Elevated levels of transforming growth factor-β1 (TGF-β1) and its positive correlation with Foxp3 expression in hepatitis E patients have indicated involvement of TGF-β1 in hepatitis E pathogenesis. The current study determined polymorphisms in TGF-β1 gene, plasma TGF-β1 levels and T effector (Teff) cell proliferation and explored their association in a case control study. Polymorphisms in three selected sites (− 509C > T, + 869T > C and + 915G > C) of TGF-β1 gene by PCR & restriction fragment length polymorphism methods, plasma TGF-β1 quantitation by ELISA and Teff (CD4 + CD25 −) cell proliferation by CFSE method were carried out in 277 hepatitis E patients (HE) with self-limiting infection and 233 ethnically matched healthy controls (HCs) from western India. Frequency of CT genotype of − 509C > T site was significantly higher in hepatitis E patients compared to healthy controls (p = 0.017; OR 1.53, 95% CI 1.07–2.17).
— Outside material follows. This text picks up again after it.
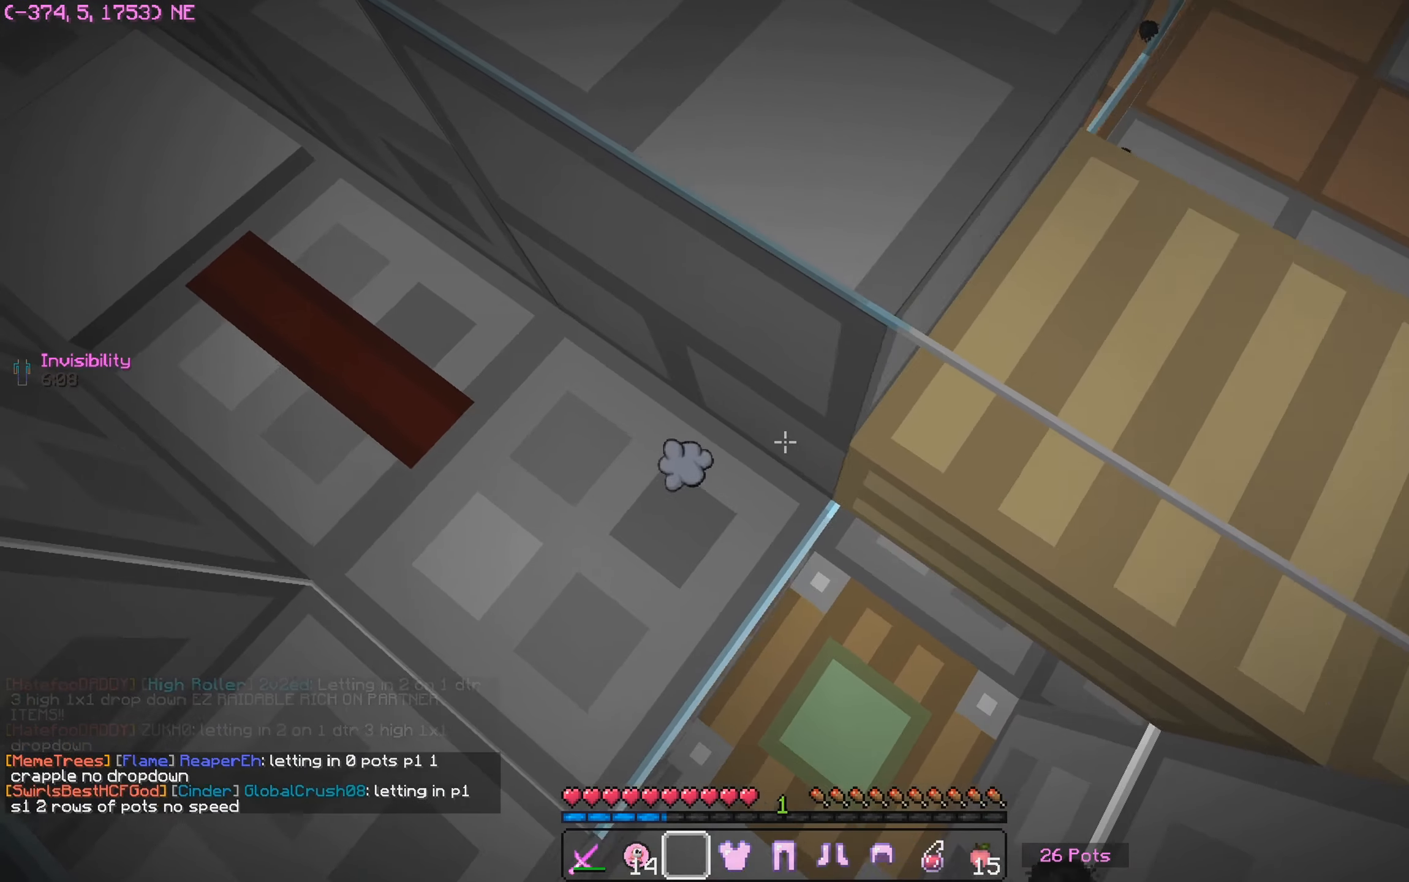
{"keys": [], "mouse": [], "events": [[50, "d", "up"], [134, "s", "up"]]}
Plasma TGF-β1 levels were significantly higher in HE compared to HCs. TGF-β1 level of patient group having CT genotype of − 509C > T site was significantly higher compared to those having CC or TT genotypes. Teff cell proliferation was negatively correlated with plasma TGF-β1 levels in HE patients (r = − 0.568; p = 0.014). Influence of TGF-β1 promoter (− 509C > T) polymorphism on plasma TGF-β1 levels and inverse correlation of Teff cell proliferation with plasma TGF-β1 levels in self-limiting hepatitis E patients suggest key role of TGF-β1 in augmentation of reported T regulatory cell mediated pathogenesis in hepatitis E.